Extrait de la catéchèse de Benoît XVI, hier, sur Jean Scot Erigène.
Erigène écrit dans les Expositiones : « Ce n'est pas l'homme qui a été créé pour l'Ecriture, dont il n'aurait pas eu besoin s'il n'avait pas péché, mais c'est plutôt l'Ecriture - tissée de doctrine et de symboles - qui a été donnée pour l'homme. En effet, grâce à elle, notre nature rationnelle peut être introduite dans les secrets de l'authentique et pure contemplation de Dieu ». La parole de l'Ecriture Sainte purifie notre raison quelque peu aveugle et nous aide à revenir au souvenir de ce que nous portons, en tant qu'image de Dieu, dans notre cœur, rendu hélas vulnérable par le péché.
De là découlent certaines conséquences herméneutiques, en ce qui concerne la façon d'interpréter l'Ecriture qui peuvent indiquer aujourd'hui encore la juste voie pour une lecture correcte de l'Ecriture Sainte. Il s'agit en effet de découvrir le sens caché dans le texte sacré et cela présuppose un exercice intérieur particulier, grâce auquel la raison s'ouvre au chemin certain vers la vérité. Cet exercice consiste à cultiver une disponibilité constante à la conversion. Pour parvenir, en effet, à la vision profonde du texte, il est nécessaire de progresser simultanément dans la conversion du cœur et dans l'analyse conceptuelle de la page biblique, qu'elle soit à caractère universel, historique ou doctrinal. C'est en effet uniquement grâce à la purification constante tant de l'œil du cœur que de l'œil de l'esprit, que l'on peut en acquérir une compréhension exacte.

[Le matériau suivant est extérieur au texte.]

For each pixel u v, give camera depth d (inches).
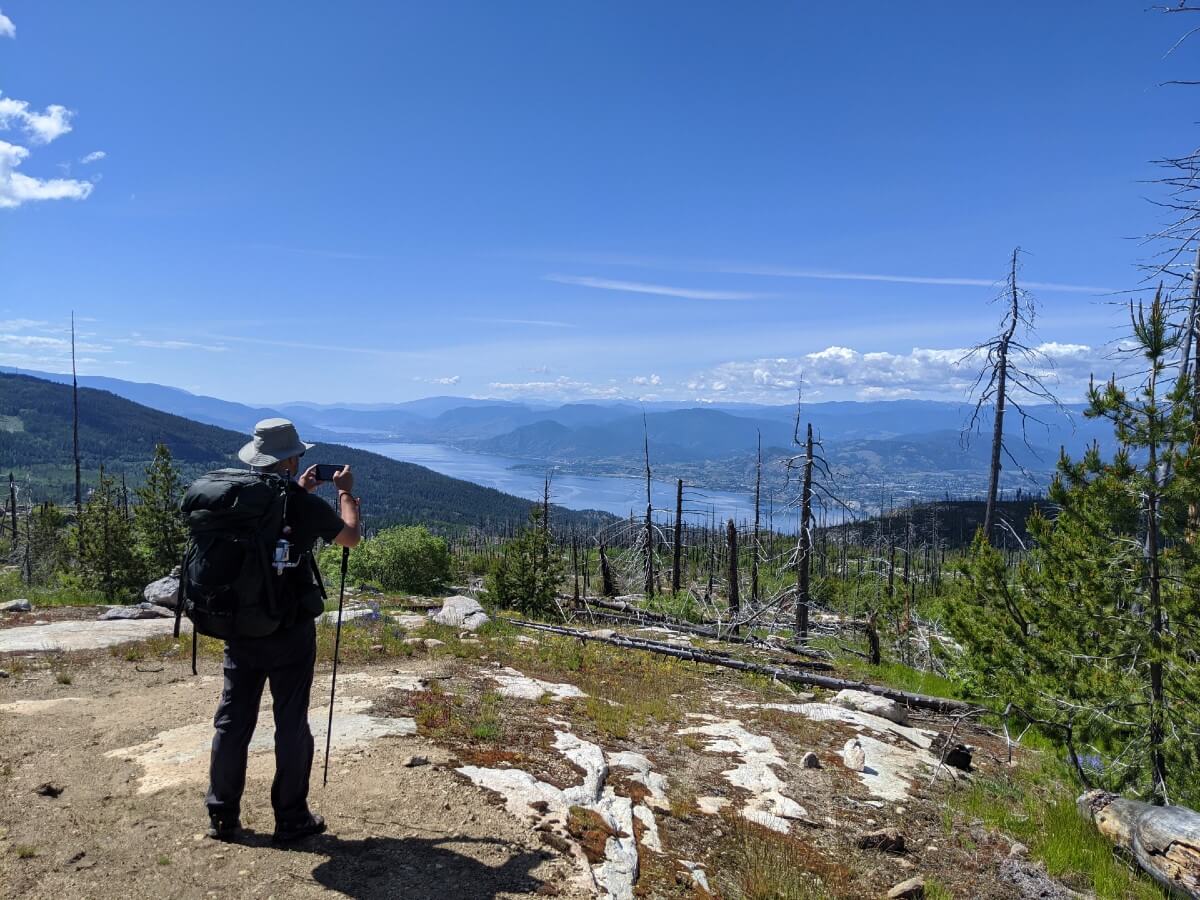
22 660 366.0
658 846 221.9
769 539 1539.1
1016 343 747.4
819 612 1316.4
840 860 251.1
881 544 2073.1
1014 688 361.1
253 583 153.6
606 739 323.6
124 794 197.5
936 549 2491.4
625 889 183.6
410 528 1143.0
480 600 1002.1
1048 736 354.0
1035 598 378.0
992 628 384.2
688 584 1478.8
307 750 171.2
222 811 169.3
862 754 353.1
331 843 174.6
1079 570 342.6
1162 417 316.8
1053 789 362.9
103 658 378.9
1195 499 315.9
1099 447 346.3
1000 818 310.5
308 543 161.6
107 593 754.2
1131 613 335.6
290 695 169.0
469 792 217.6
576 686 423.2
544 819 209.5
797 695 513.0
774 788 304.7
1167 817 273.7
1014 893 247.6
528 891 167.8
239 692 169.3
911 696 532.4
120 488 943.0
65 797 194.4
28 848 161.5
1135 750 324.5
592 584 1600.6
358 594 805.2
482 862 176.7
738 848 239.5
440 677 377.1
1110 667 339.3
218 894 148.8
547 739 295.7
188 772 214.7
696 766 318.3
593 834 209.0
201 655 394.6
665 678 508.4
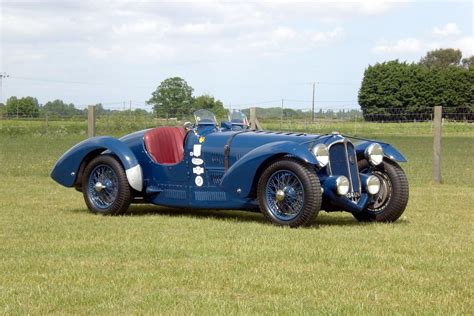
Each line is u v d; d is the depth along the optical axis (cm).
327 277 510
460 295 462
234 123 875
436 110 1340
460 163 1912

Ce chemin d'un accès difficile, exigeant et enthousiasmant, fait de conquêtes constantes et de relativisations du savoir humain, conduit la créature intelligente jusqu'au seuil du Mystère divin, là où toutes les notions révèlent leur faiblesse et leur incapacité et imposent donc, avec la simple force libre et douce de la vérité, d'aller toujours au-delà de tout ce qui est continuellement acquis. La reconnaissance adorante et silencieuse du Mystère, qui débouche sur la communion unificatrice, se révèle donc comme l'unique voie d'une relation avec la vérité qui est à la fois la plus intime possible et la plus scrupuleusement respectueuse de l'altérité. Jean Scot - utilisant également dans ce contexte un vocabulaire cher à la tradition chrétienne de langue grecque - a appelé cette expérience à laquelle nous tendons « theosis » ou divinisation, à travers des affirmations hardies au point qu'il fut possible de le soupçonner de panthéisme hétérodoxe. Quoi qu'il en soit, l'émotion demeure profonde face à des textes comme celui-ci, où, ayant recours à l'antique métaphore de la fusion du fer, il écrit : « Ainsi, de même que tout le fer devenu brûlant se liquéfie au point qu'il ne semble plus y avoir que le feu, et toutefois les substances de l'un et de l'autre demeurent distinctes, ainsi, il faut accepter qu'après la fin de ce monde, toute la nature, tant corporelle qu'incorporelle, manifeste uniquement Dieu et demeure toutefois intacte de façon telle que Dieu puisse être d'une certaine façon com-pris tout en restant in-compréhensible et la créature elle-même soit transformée, de façon merveilleusement ineffable, en Dieu».